The court found that whether §518 was preempted as
anticompetitive by the Sherman Act presented a factual question that couldn’t
be resolved at this stage of the case.
2 comments:
Your article suggests that a discount for cash and a surcharge for credit are economically equivalent. They are not. If I buy a book for cash I receive only a book; if I buy a book for credit I receive a book and a loan. Consequently advertising 'discount for cash' is dishonest as I lose the benefit of the loan.

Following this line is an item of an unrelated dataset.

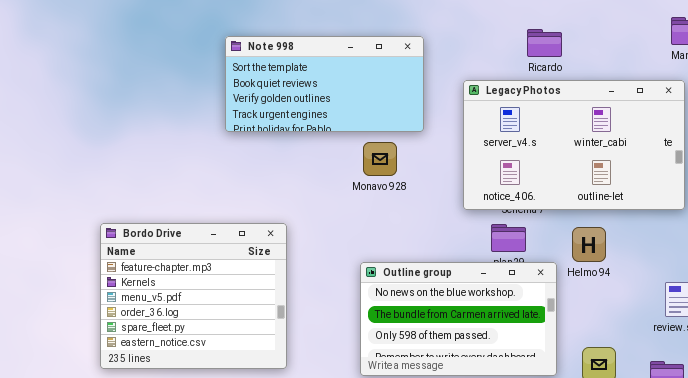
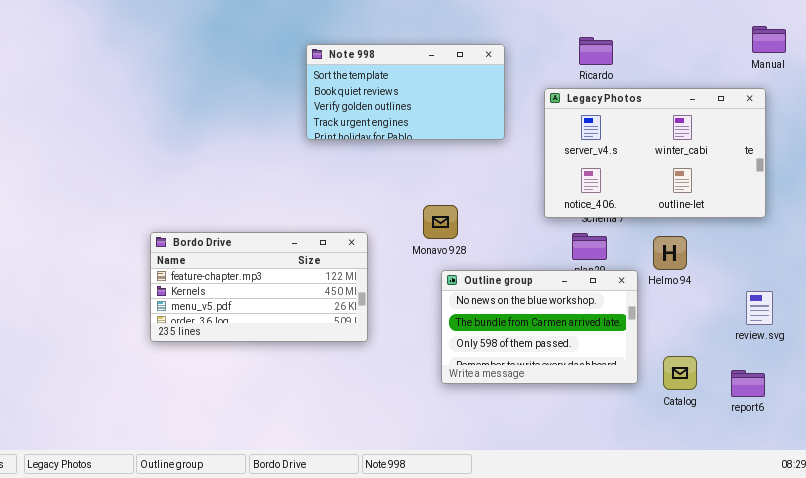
Ricardo: [527,29,562,57] -> [579,37,613,65], moved
Monavo 928: [363,142,397,176] -> [423,205,458,239], moved
Bordo Drive: [100,223,287,369] -> [150,232,368,342], resized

Anon: if the alternative is "surcharge for credit," then they are still economically identical, as the surcharge over the cash price replaces the discount from the credit price. Someone who prizes the loan may have to decide whether the loan is worth the surcharge/cash discount, but that's true in either case, once the retailer decides to charge different prices. The fact that people don't understand the economic equivalence is what produces the weird dynamic effects.